11:28AM on 28/11. That’s what I
saw. No coincidence as I looked down at my computer’s clock. “What are you
saying, Lord?” was my simple question; a learned response that so many of you
relate with.
“Write!”
“Yes, Lord, I’m here to write…” “No, write… on THAT… then do with it what you do.”
“Oh!”
So here it is.
The greatest joy of my life is that
God speaks to me. With such consistency of regularity that the phenomenon
cannot be explained away. For fifteen years, more or less, continually.
When God speaks, I’m taken to
unexpected places. Yet almost always for a reason that seems obvious to me as I
look back. Even if it seems bizarre to say “yes” and follow without logic or reason.
I call it trust, though many will
perhaps not understand. And in my following, I don’t always go where I want to
go; where I’m comfortable going; where there’s benefit going. Sometimes it
appears to be a complete waste of time. And yet I find myself saying, “Lord, if
You say so…”
As the Lord speaks in the most
inaudible of ways, I listen because I’ve learned the hard way. So often. Too
often. And yet that is what God is teaching me; more patient is my Lord than I
can ever contemplate.
As I hear God speak, I’m led to
imagine with wonder how veritably deep, spiritually, this life is. How much of
it do I not understand? — and never will! And how acceptable is that? Very. It has
to be that way.
There is no point in attempting to
change what is eternal.
The longer I follow Jesus, the more
I realise how important listening is; to lean not on my own understanding; to
bow to a wisdom far greater than mine, and yet so indelibly inscrutable.

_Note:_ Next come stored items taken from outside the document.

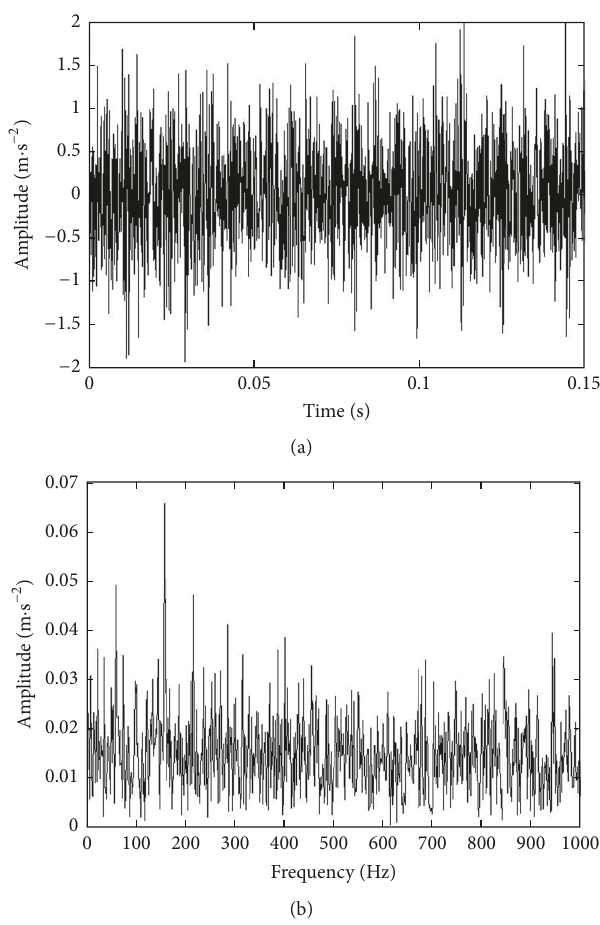
Figure 2: Fault signal with strong noise: (a) waveform in the time domain; (b) frequency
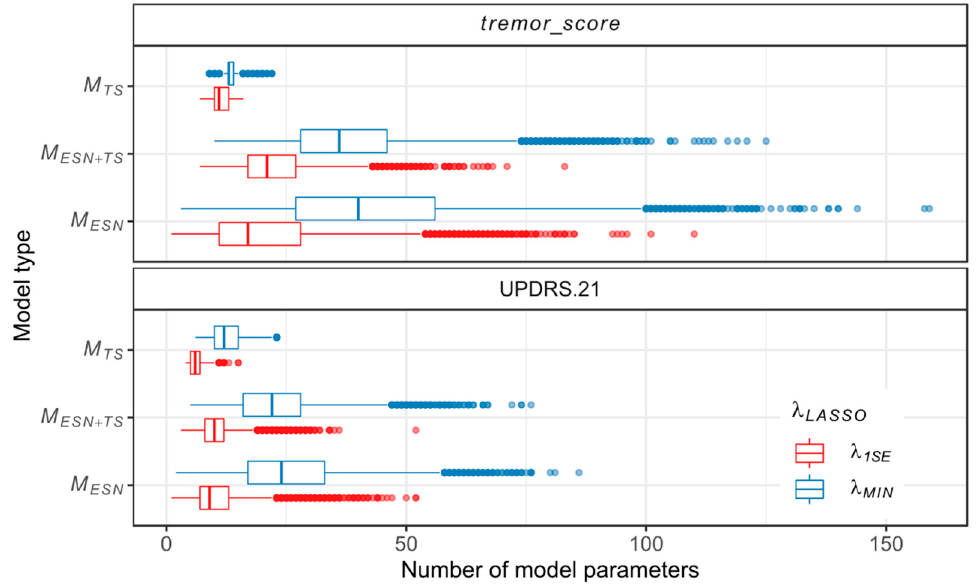
Figure 6. Total parameter counts of individual models, grouped according to the model type and λ LASSO regularization parameter.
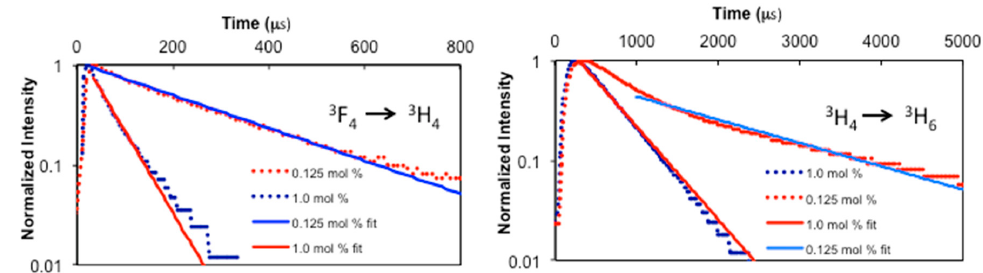
Figure 2. Measured fluorescence decay curves and the exponential fits of the ( a ) 3 F 4 level and ( b ) 3 H 4 level for the two Tm 2 O 3 : TeO 2 -K 2 O-Nb 2 O 5 (TeNbKTm) samples with Tm 2 O 3 concentrations of 1.0 and 0.125 mol % [29].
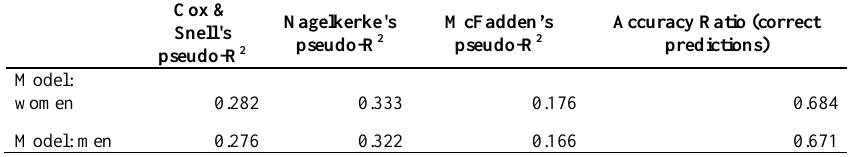
Table 4. Measures of logistic regression model’s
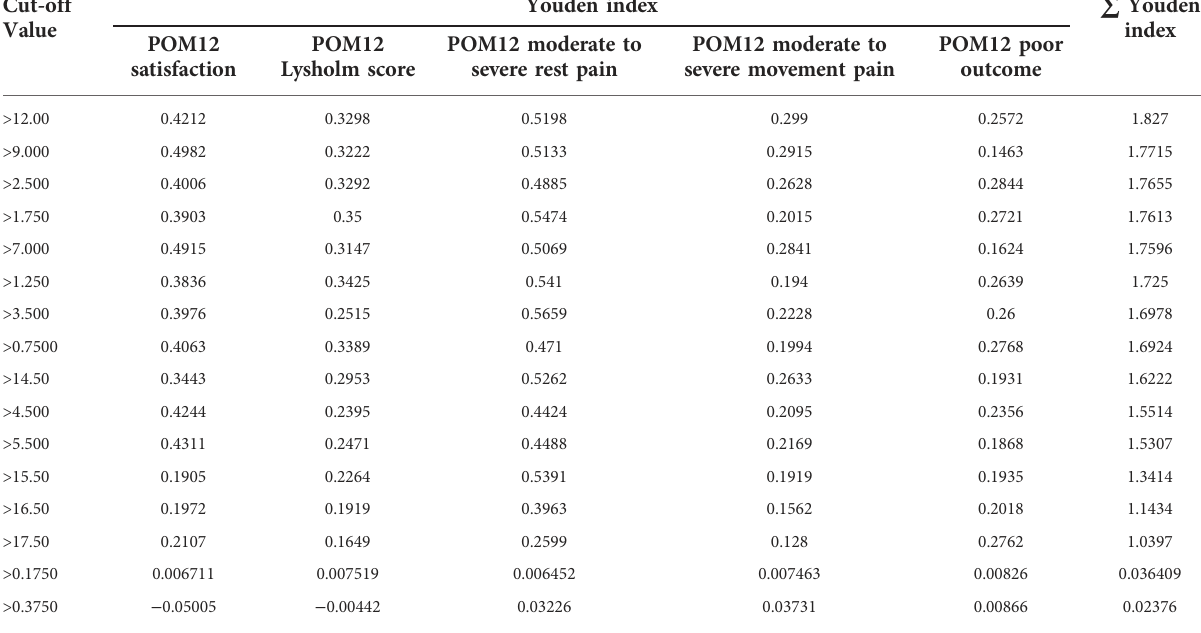
TABLE 3 Youden index of ROC curves of DAU (sorted by ∑ Youden index in descending order). Cut-off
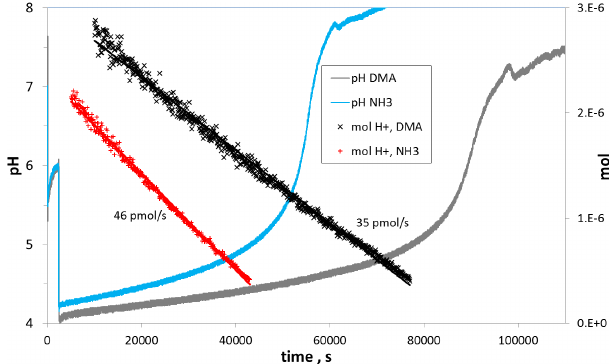
Figure 1. Titration of dimethylamine and ammonia PTs. The gray and light blue lines show the pH of the KCl solutions as they were degassed (0–3000s), upon addition of HCl (3000s), and then intro- duction of the PT effluents at ∼ 4000s. The black and red symbols are the moles of H + neutralized by the dissolving base and linear fits to the data for pH < 5 are also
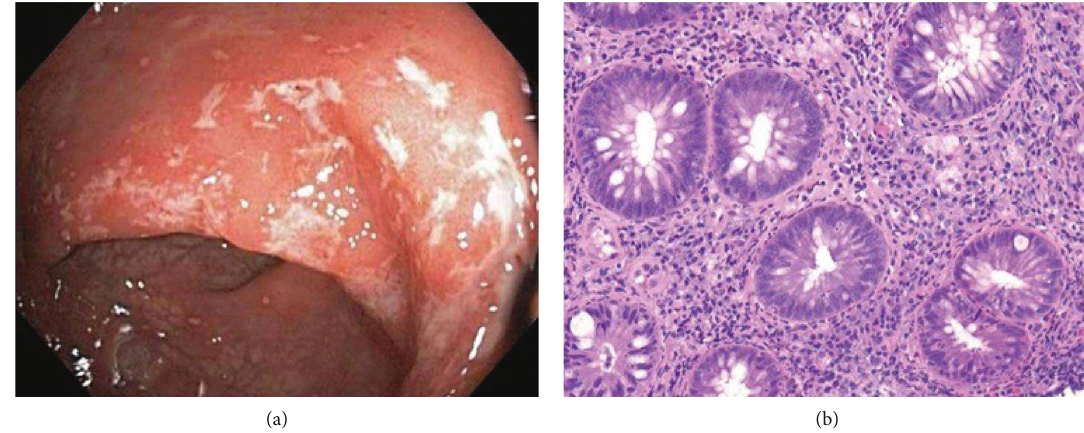
Figure 3: Endoscopic view of an HIV patient diagnosed with lymphogranuloma venereum (LGV) proctitis demonstrates moderate colitis in the rectum with erythematous and friable mucosa (a). Rectal biopsy specimen highlights moderately active proctitis with focal crypt distortion and cryptitis similar to CD (b). (Images obtained with permission from Gallegos et al.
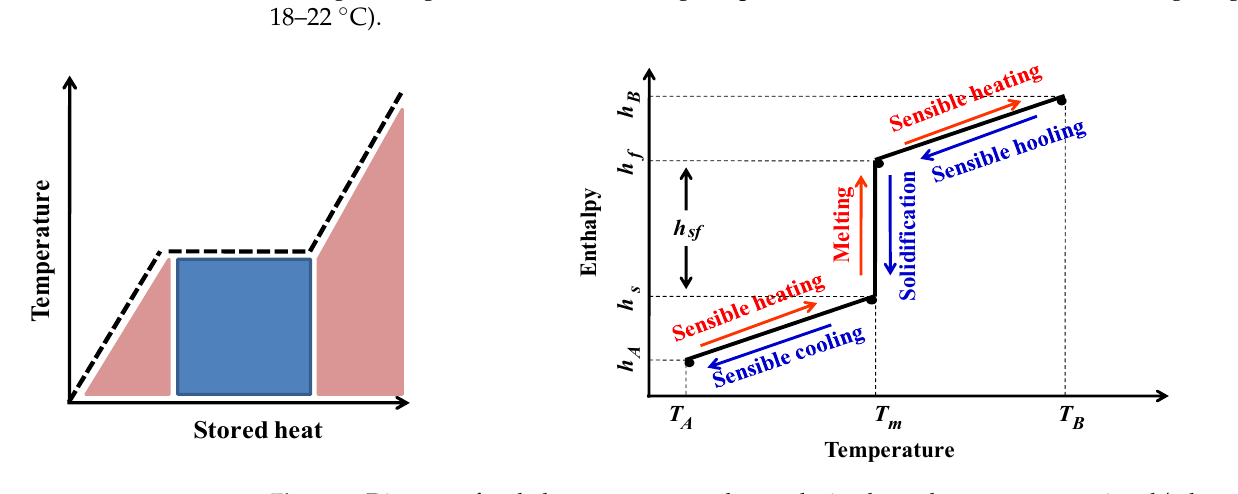
Figure 8. Diagram of enthalpy–temperature change during latent heat storage, reprinted/adapted with permission from Refs. [3,28], 2022, Springer Nature and Elsevier.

Jesus keeps my life abundantly
simple. Most especially as I hear him speak through discerning.
It’s the numbers and words I see,
it’s the human connections I experience, it’s the thoughts he gives me for
prayer, and it’s time on a day where there’s a modicum of space for copious
portions of his grace. And so very much more.
God speaks to me. I like that. I
need it. Everything has dimension and perspective because of it. My experience
of a meaningful life is pregnant for this very reason. God gives me and is my purpose.
The precious gift of conversing
with the Divine is within everyone’s grasp.
All it takes is the openness of mind
and heart to enter a pilgrimage where the Lord takes you.
The better we hear the Lord speak,
the better listeners we become.
Right now, I’m questioning
something I have felt God has been asking me to do — have I discerned correctly?
It’s up to God to confirm it. And I’m at peace with that.
Yes, I do have many doubts, but these
I’ve learned are centrally within the field of the conversation.